The first denouncement came from someone who’s actually gotten a seat at the table with Trump. In a statement put out on Friday, Under Armour CEO Kevin Plank said in a statement that his firm was “disappointed” by the president’s choice, “as climate change continues to threaten our planet, our cities and our economies. Climate change is real and must be taken seriously by our business community, our customers, our neighbors and our elected officials.”
Plank also said he believes in “keeping one’s word,” referring to Trump’s decision to back the nation out of the deal after it already signed on in April 2016. Under the terms negotiated by President Obama’s administration, the United States had agreed to reduce its emissions from 2005 levels by 26 to 28 percent, rearing up a global effort with fellow top polluter China.
Trump technically did keep his word. He campaigned on a promise to get the United States to leave the agreement once he became president, so as to protect jobs in the fossil fuel industry. In his Thursday speech, he said in part, “As someone who cares deeply about the environment, which I do, I cannot in good conscience support a deal that punishes the United States — which is what it does.”
Pugh’s response followed Plank’s. The mayor said in a statement on Saturday that Baltimore “is committed to taking action in our Nation’s collective efforts to reduce its environmental impact,” and that the city “cannot ignore the urgency” of the need to lower carbon emissions.

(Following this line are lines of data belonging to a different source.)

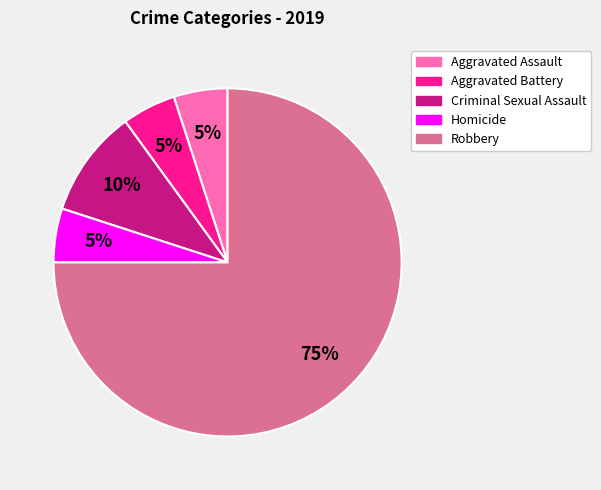

True or false: Aggravated Battery accounts for 1% of the total.

False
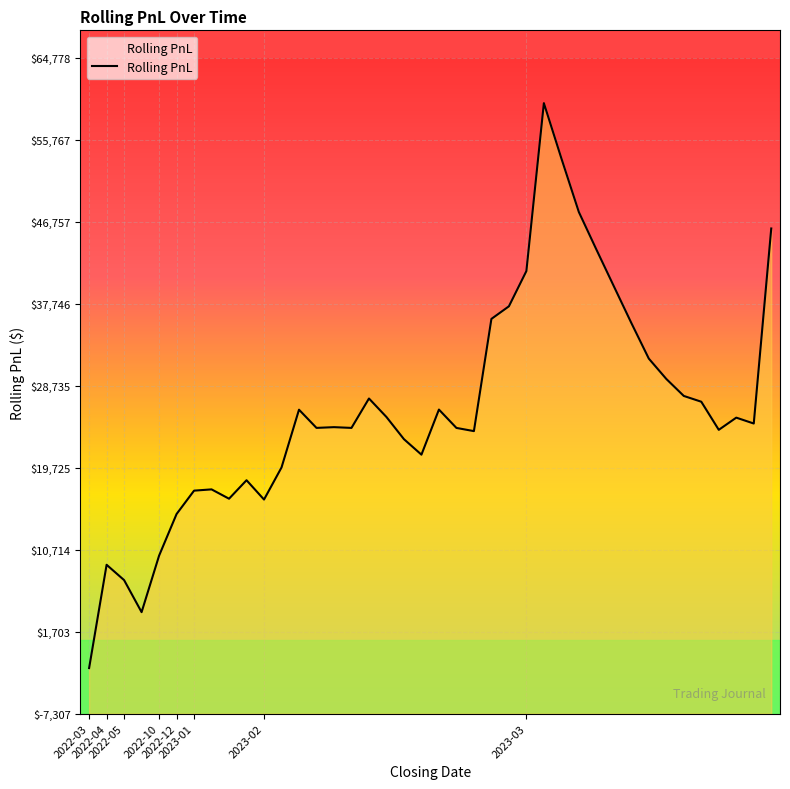

The chart shows a value of 9043.9 at 2022-04. True or false?

True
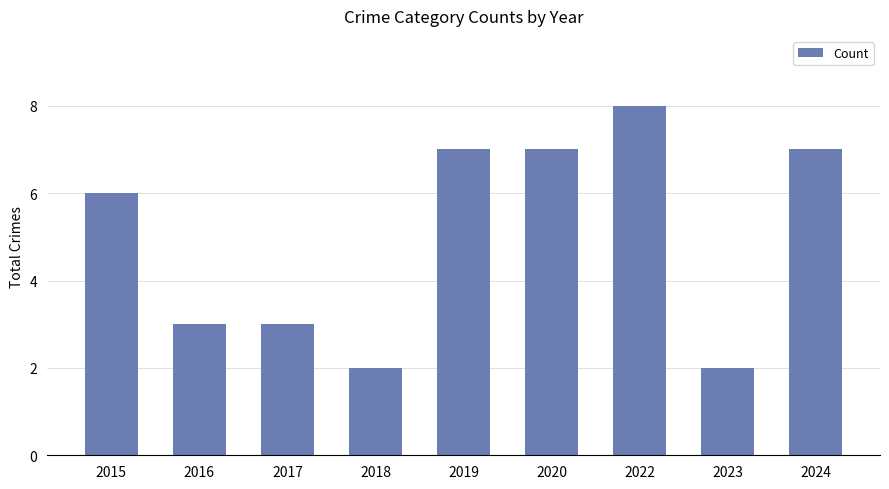

Where is the data nearest to the value 5?

2015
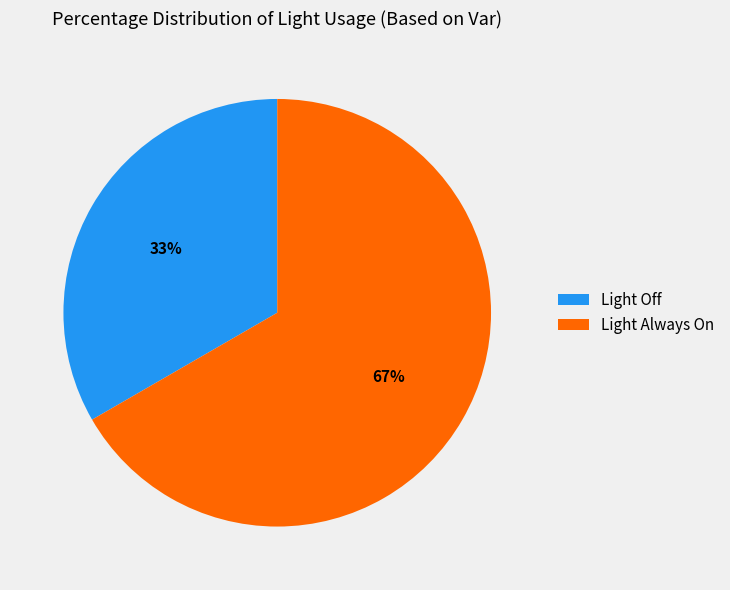

What percentage is the Light Off slice, to the nearest percent?

33%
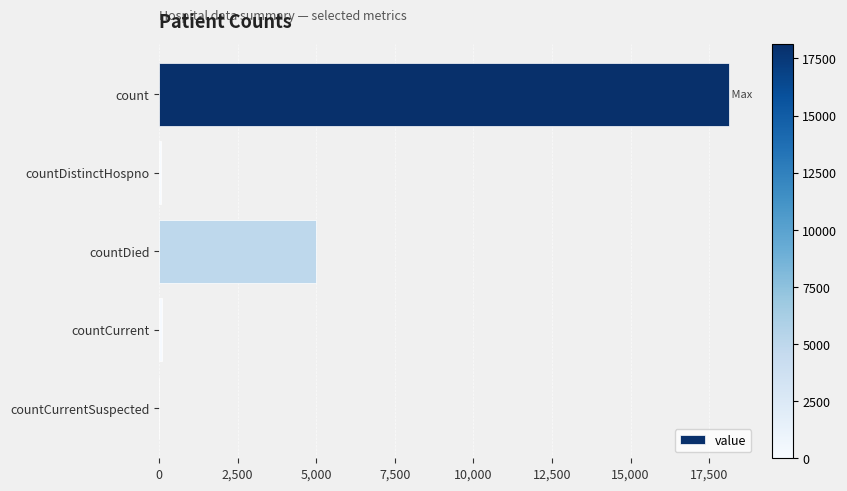

What is the ratio of the value at count to the value at countDied?

3.6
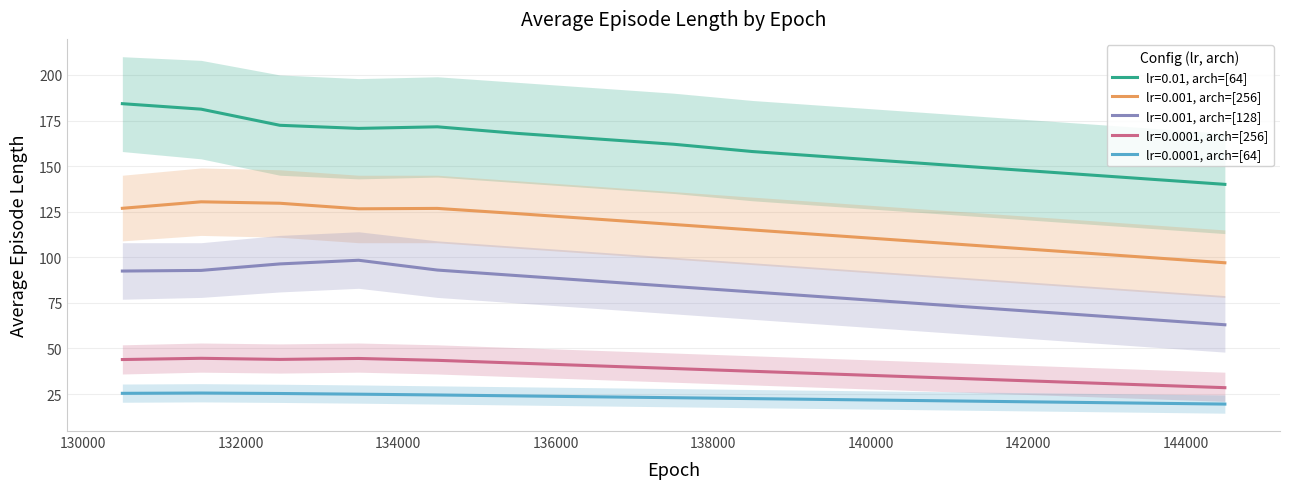

What is the lowest value of the lr=0.001, arch=[128] series?

63.0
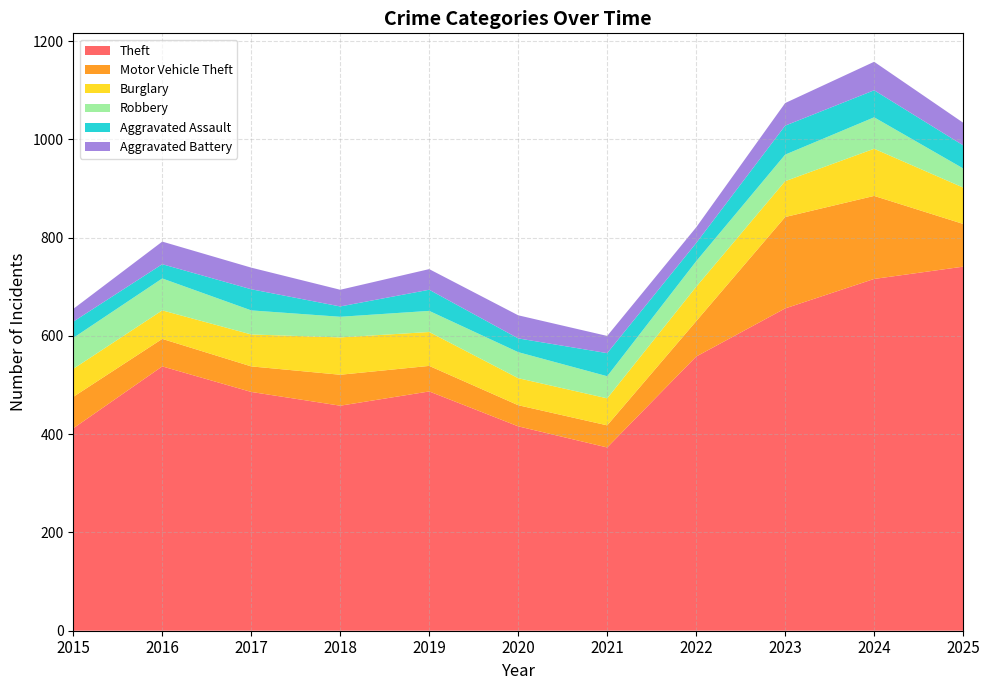

Reading left to right, list all the values displayed in this chart.

Theft: 2015=412	2016=538	2017=486	2018=458	2019=487	2020=416	2021=373	2022=558	2023=656	2024=716	2025=741
Motor Vehicle Theft: 2015=64	2016=56	2017=52	2018=63	2019=52	2020=43	2021=45	2022=72	2023=186	2024=169	2025=87
Burglary: 2015=57	2016=58	2017=65	2018=76	2019=69	2020=55	2021=55	2022=70	2023=73	2024=96	2025=74
Robbery: 2015=63	2016=65	2017=49	2018=42	2019=43	2020=53	2021=45	2022=52	2023=54	2024=64	2025=39
Aggravated Assault: 2015=33	2016=29	2017=43	2018=21	2019=43	2020=28	2021=47	2022=37	2023=59	2024=55	2025=47
Aggravated Battery: 2015=26	2016=46	2017=44	2018=34	2019=42	2020=47	2021=35	2022=32	2023=46	2024=58	2025=46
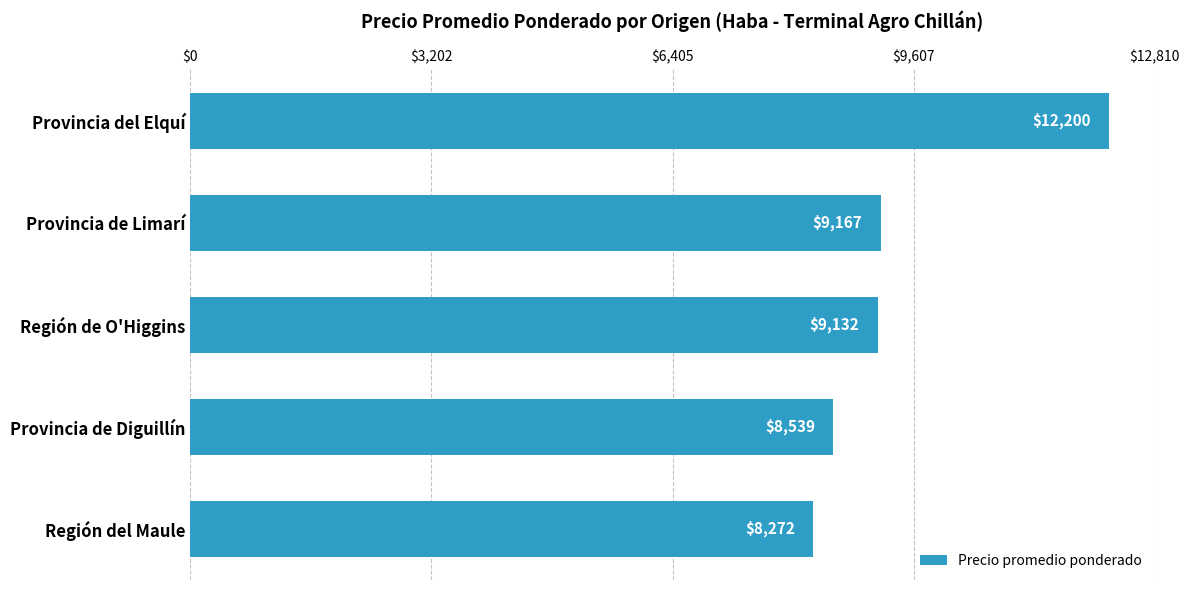

Between Región de O'Higgins and Provincia del Elquí, which is larger?

Provincia del Elquí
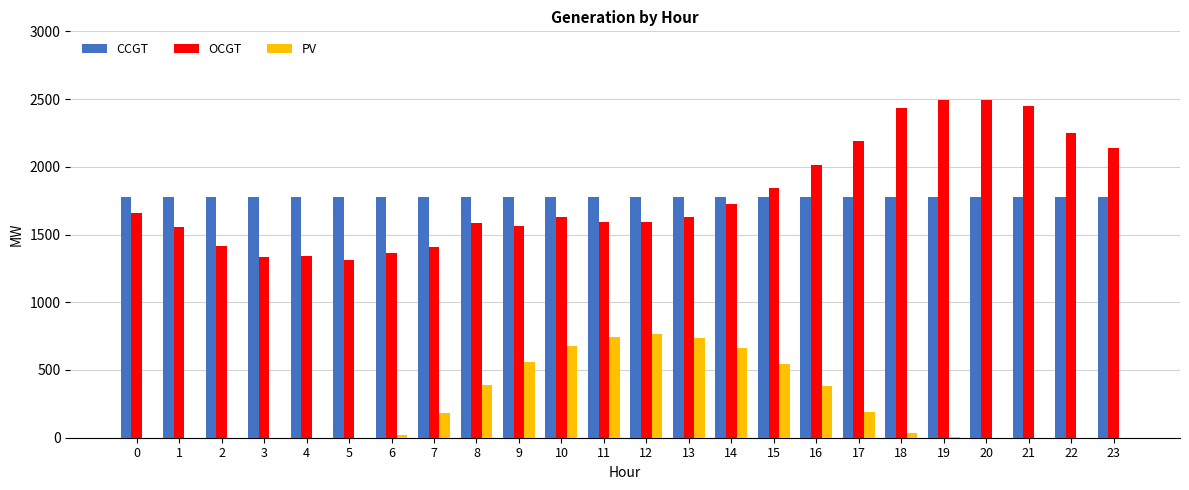

What is the highest value of the PV series?

765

Johns Hopkins University joined the statement-based resistance today. President Ronald Daniels signed onto a letter with presidents from Ivy League colleges and other top institutions promising to continue acknowledging the very real threat of climate change and find ways to further lower emissions. According to the Hopkins Hub, the school curbed its emissions by 30 percent from 2007 to 2015, and has new targets in its sights.
Both Under Armour and Baltimore City have taken steps to prioritize sustainability and cutting carbon output. Plank’s firm has included reducing emissions in construction and transportation in its sustainability vision, and is ranked among the top “green” companies by Newsweek and financial analysts at Morgan Stanley.
Baltimore adopted its own Climate Action Plan years ago, and has extended those goals by setting a target to lower 2010 emission levels by 15 percent within the next three years. The city also accounts for “climate change adaptation” in its Disaster Preparedness Plan, with a goal to address risks and hazards caused by predicted shifts in our climate.
Plank’s criticism is a bit more surprising than Pugh’s, given that he sits on the president’s Manufacturing Advisory Council. The last time he made headlines related to Trump, it was after he voiced support for the president, which resulted in a bitter helping of consumer backlash.
Mayor Pugh still hasn’t signed onto a circulating pledge for mayors around the country to resist Trump’s forced departure from the Paris climate agreement, which is scheduled to actually happen in 2020. So far, 211 of Pugh’s colleagues in other cities have signed onto the generally worded promise to up their cities’ climate-protection goals.